If you have two totally different concepts, but there is a similarity between them, you can get insight by comparing them.
At first glance there is little in common between “man over board” when at sea, and enterprise computers, but there is, and we can get insight about testing and preparation.
When is the best time to learn man over board drill.
While you are learning, you want a nice calm day, so you any mistakes you make, do no damage. You need to practice it until you can recover the dummy most times.
When is the best time to practice man overboard drill?
You are more likely to go overboard when the seas are rough than when the weather is calm. You need to practice in this scenario. When the weather is rough it is hard to see the person in the water – a persons head is 1 ft high – but the waves can be 6 feet from peak to trough. It is harder to position the boat. So the best time to practice man over board drill is when the weather is rough. Do not try it in a gale, as you are likely to damage the boat, or have someone really fall over board.
When my father was in the navy, he told me about “exercises” where the ships would be under attack from planes (this was before missiles) and there was a submarine or two trying to attach you. In one exercise, the sea was a bit rough the captain of the ship sat back and let his senior officer (First Lieutenant) run the ship. Things were going well until the captain arranged for a “man over board” to happen.
The FL now had to decide to stop the ship (become a sitting duck and so be destroyed) and pick up the man over board; to leave the man in the water to die; or take people away from defending the ship and launch a boat/helicopter to rescue the man. This was a complex situation, which suddenly became more complex, but they trained for this and had tested procedures and people knew what to do.
How does this apply to enterprise systems?

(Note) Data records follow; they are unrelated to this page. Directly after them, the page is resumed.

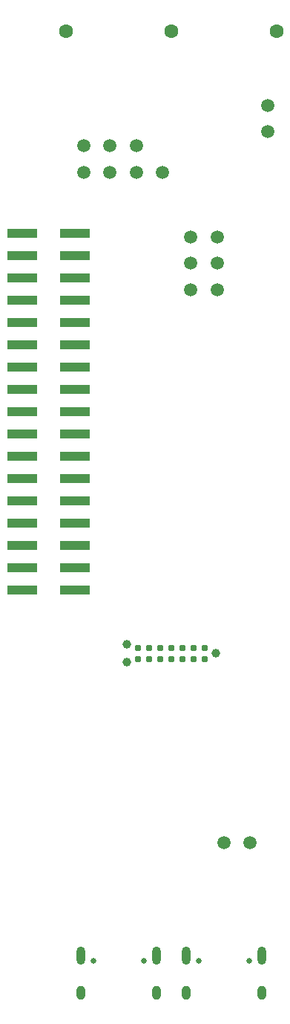
<source format=gbr>
%TF.GenerationSoftware,KiCad,Pcbnew,8.0.1*%
%TF.CreationDate,2024-03-17T12:11:07+01:00*%
%TF.ProjectId,KLST_CATERPILLAR,4b4c5354-5f43-4415-9445-5250494c4c41,rev?*%
%TF.SameCoordinates,Original*%
%TF.FileFunction,Soldermask,Bot*%
%TF.FilePolarity,Negative*%
%FSLAX46Y46*%
G04 Gerber Fmt 4.6, Leading zero omitted, Abs format (unit mm)*
G04 Created by KiCad (PCBNEW 8.0.1) date 2024-03-17 12:11:07*
%MOMM*%
%LPD*%
G01*
G04 APERTURE LIST*
%ADD10C,1.600000*%
%ADD11C,0.650000*%
%ADD12O,1.000000X2.100000*%
%ADD13O,1.000000X1.600000*%
%ADD14C,1.500000*%
%ADD15R,3.500000X1.020000*%
%ADD16C,0.990000*%
%ADD17C,0.787000*%
G04 APERTURE END LIST*
D10*
%TO.C,J19*%
X58000000Y-62550000D03*
%TD*%
D11*
%TO.C,J9*%
X73110000Y-168460000D03*
X78890000Y-168460000D03*
D12*
X71680000Y-167930000D03*
D13*
X71680000Y-172110000D03*
D12*
X80320000Y-167930000D03*
D13*
X80320000Y-172110000D03*
%TD*%
D11*
%TO.C,J10*%
X61110000Y-168460000D03*
X66890000Y-168460000D03*
D12*
X59680000Y-167930000D03*
D13*
X59680000Y-172110000D03*
D12*
X68320000Y-167930000D03*
D13*
X68320000Y-172110000D03*
%TD*%
D10*
%TO.C,J17*%
X70000000Y-62550000D03*
%TD*%
%TO.C,J18*%
X82000000Y-62550000D03*
%TD*%
D14*
%TO.C,TP12*%
X75250000Y-89000000D03*
%TD*%
%TO.C,TP15*%
X76000000Y-155000000D03*
%TD*%
%TO.C,TP16*%
X81000000Y-74000000D03*
%TD*%
%TO.C,TP9*%
X72250000Y-89000000D03*
%TD*%
%TO.C,TP2*%
X63000000Y-78638375D03*
%TD*%
%TO.C,TP11*%
X75250000Y-86000000D03*
%TD*%
%TO.C,TP5*%
X60000000Y-75638375D03*
%TD*%
%TO.C,TP4*%
X69000000Y-78638375D03*
%TD*%
%TO.C,TP6*%
X63000000Y-75638375D03*
%TD*%
D15*
%TO.C,J13*%
X59000000Y-85600000D03*
X53000000Y-85600000D03*
X59000000Y-88140000D03*
X53000000Y-88140000D03*
X59000000Y-90680000D03*
X53000000Y-90680000D03*
X59000000Y-93220000D03*
X53000000Y-93220000D03*
X59000000Y-95760000D03*
X53000000Y-95760000D03*
X59000000Y-98300000D03*
X53000000Y-98300000D03*
X59000000Y-100840000D03*
X53000000Y-100840000D03*
X59000000Y-103380000D03*
X53000000Y-103380000D03*
X59000000Y-105920000D03*
X53000000Y-105920000D03*
X59000000Y-108460000D03*
X53000000Y-108460000D03*
X59000000Y-111000000D03*
X53000000Y-111000000D03*
X59000000Y-113540000D03*
X53000000Y-113540000D03*
X59000000Y-116080000D03*
X53000000Y-116080000D03*
X59000000Y-118620000D03*
X53000000Y-118620000D03*
X59000000Y-121160000D03*
X53000000Y-121160000D03*
X59000000Y-123700000D03*
X53000000Y-123700000D03*
X59000000Y-126240000D03*
X53000000Y-126240000D03*
%TD*%
D14*
%TO.C,TP7*%
X66000000Y-75638375D03*
%TD*%
D16*
%TO.C,J15*%
X75080000Y-133480676D03*
X64920000Y-134496676D03*
X64920000Y-132464676D03*
D17*
X73810000Y-134115676D03*
X72540000Y-134115676D03*
X71270000Y-134115676D03*
X70000000Y-134115676D03*
X68730000Y-134115676D03*
X67460000Y-134115676D03*
X66190000Y-134115676D03*
X66190000Y-132845676D03*
X67460000Y-132845676D03*
X68730000Y-132845676D03*
X70000000Y-132845676D03*
X71270000Y-132845676D03*
X72540000Y-132845676D03*
X73810000Y-132845676D03*
%TD*%
D14*
%TO.C,TP13*%
X75250000Y-92000000D03*
%TD*%
%TO.C,TP1*%
X60000000Y-78638375D03*
%TD*%
%TO.C,TP3*%
X66000000Y-78638375D03*
%TD*%
%TO.C,TP17*%
X81000000Y-71000000D03*
%TD*%
%TO.C,TP8*%
X72250000Y-86000000D03*
%TD*%
%TO.C,TP14*%
X79000000Y-155000000D03*
%TD*%
%TO.C,TP10*%
X72250000Y-92000000D03*
%TD*%
M02*

</source>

You need to decide on your “man overboard” scenarios. For example this server is shut down, that network has problems. You need to practice resolving the problems, capturing information to help you identify the real cause of the problem, and the steps needed to recover. Once you have an automated or fully documented procedure, you test it out in production – this is the “testing man over board when the sea is rough”. This is where you find out holes in your processes, and find that production is configured differently to test, etc.
The “man over board when your ship is being attacked and the decision to save the man or save the ship” scenario. You often get multiple problems and you need to decide on the priority of the actions. “Messages building up on a queue” could be caused by a network problem. It is more important to fix the network than “fix mq”. You should go though scenarios to help decide what to do. It is better to create action plans in advance, and document them, rather than try to come up with a plan during an emergency. You want to avoid “if we do this then that will happen . ahhh… not a good idea”
Think things through
I did a sailing course in the Mediterranean, where the sea was warm, and people were swimming in the sea. We had spent the morning doing Man Over Board, where we had to retrieve a buoy with a pole sticking out the top. This was easy to retrieve, you lean over the side and just pick it up. Well done, tick the box, you passed. We anchored up, and were having lunch with a nice cold glass or two of wine, when I asked, “so how do you get someone back into the boat” (they do not teach you this). I then “accidentally” fell over board.

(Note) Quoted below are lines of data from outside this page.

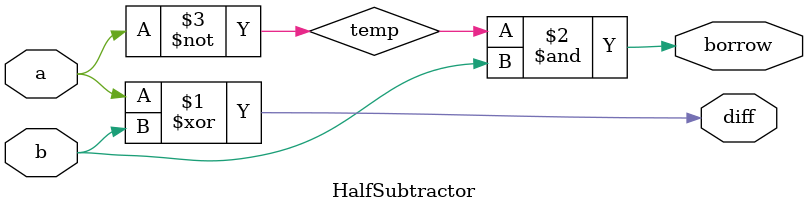
<source format=v>
module HalfSubtractor(a,b,diff, borrow);
  
  input a, b;
  output diff, borrow;
  
  wire temp;
  xor diffrence(diff,a,b);
  not comple(temp, a);
  and bor(borrow, temp, b);
endmodule
</source>
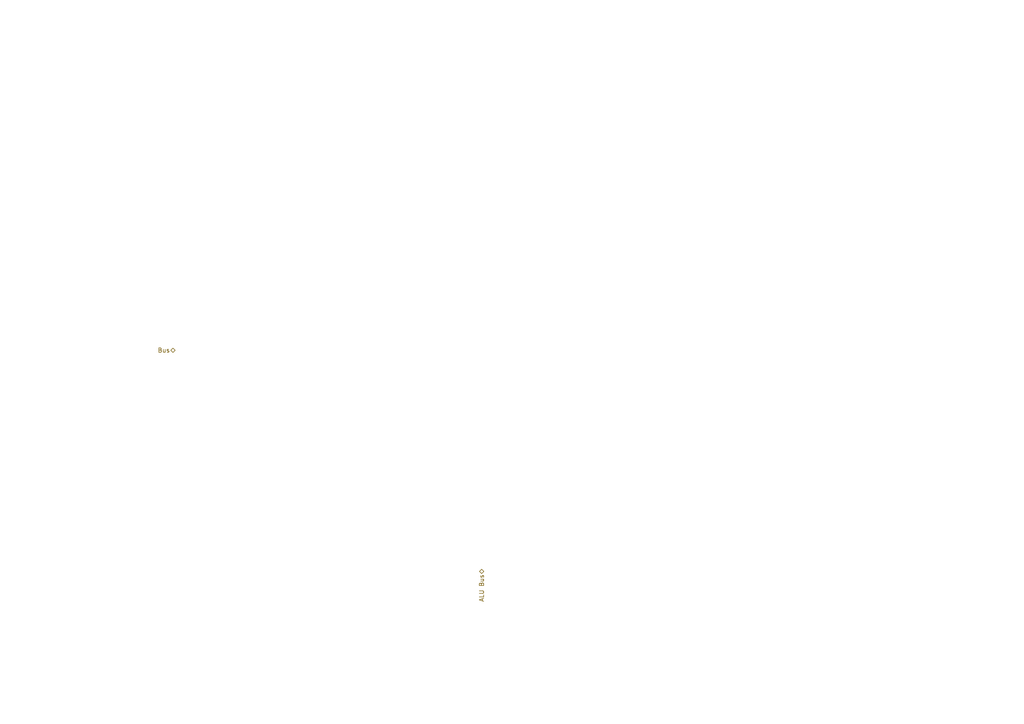
<source format=kicad_sch>
(kicad_sch (version 20211123) (generator eeschema)

  (uuid cce4cfd0-42d8-463e-ba10-62a258f59f0a)

  (paper "A4")

  


  (hierarchical_label "ALU Bus" (shape bidirectional) (at 139.7 165.1 270)
    (effects (font (size 1.27 1.27)) (justify right))
    (uuid a13cf5c8-987e-4c0a-9980-53ea18ea5228)
  )
  (hierarchical_label "Bus" (shape bidirectional) (at 50.8 101.6 180)
    (effects (font (size 1.27 1.27)) (justify right))
    (uuid a1d49eb2-2049-4881-8bed-6c998d08110f)
  )
)

</source>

- They threw me a rope – but I said my hands were too cold – I could not grip it.
- They then made a loop in the end and threw it to me – the loop was too small to go over my head and life jacket.
- They then make a big loop which I got over my head and they dragged me to the yacht, but were unable to lift me out because I was too heavy and my clothes were full of water.
- The tutor then suggested using some of the lifting equipment from the boat, so they tied the rope over the end of the boom, and used a winch to winch me up – which worked, but they scraped me up the side of the boat, so I had a bleeding arm.
I said afterwards ( as they wiped my blood of the deck) look at the problems you had when we were at anchor. Think what it would be like in a 6 ft sea!
Think how you will recover after your outage.
For example there may have been persistent messages on the queue manager when it went down. The application retried and was successful because the traffic went to an alternative queue manager. You now have possibly duplicate requests, or orphaned replies (because the getting application reconnected to a different queue manager.
This server went down, and all of the traffic went to that server. Now this server has come back – how do you get traffic to balance over the queue managers?
You have a huge backlog of messages – what should you do – just purge them or let them be processed. (This is where you realise that using message expiry on inquiry messages would be a good technique to use)
You need to think things through, these exercises are tedious and take a lot of time. But you have no time in a crisis!